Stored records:
★ ★ ★ ★

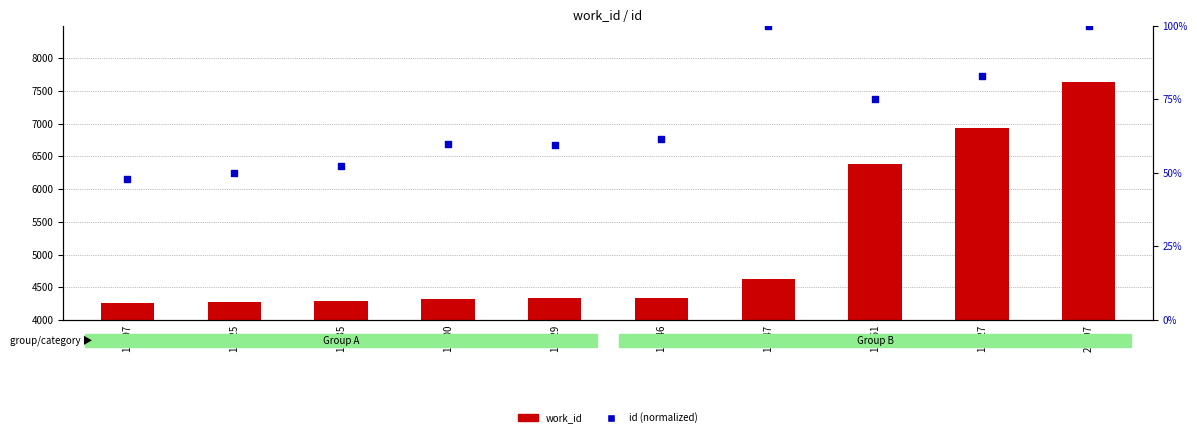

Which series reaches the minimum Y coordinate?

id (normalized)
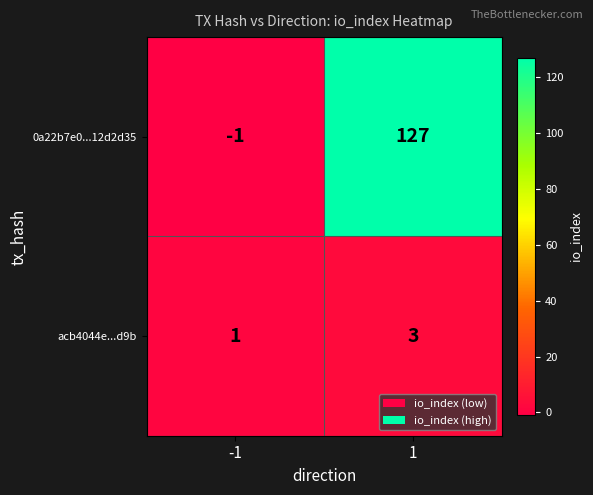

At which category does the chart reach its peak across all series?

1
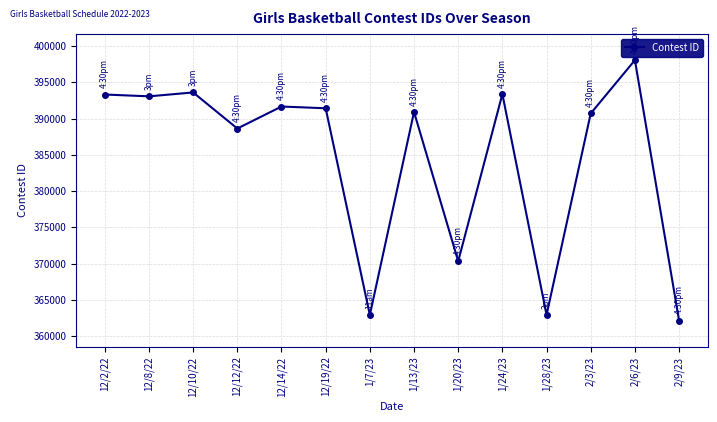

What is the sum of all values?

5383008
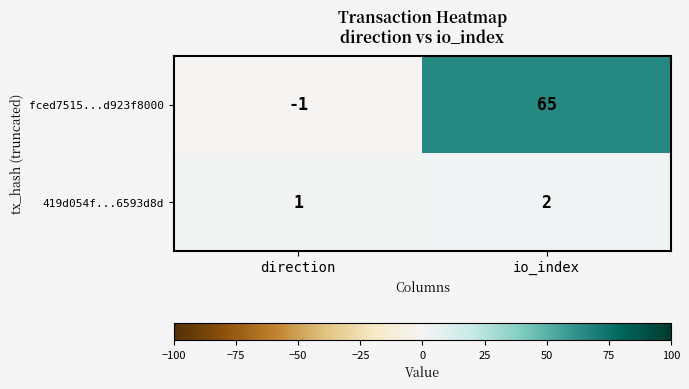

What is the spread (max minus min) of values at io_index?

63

★ ★ ★ ★

Task to carry out:
Rewrite every row above, changing "chart" to "graph" and keeping everything else the same. Omit the pictures.

Solution:
Which series reaches the minimum Y coordinate?

id (normalized)

At which category does the graph reach its peak across all series?

1

What is the sum of all values?

5383008

What is the spread (max minus min) of values at io_index?

63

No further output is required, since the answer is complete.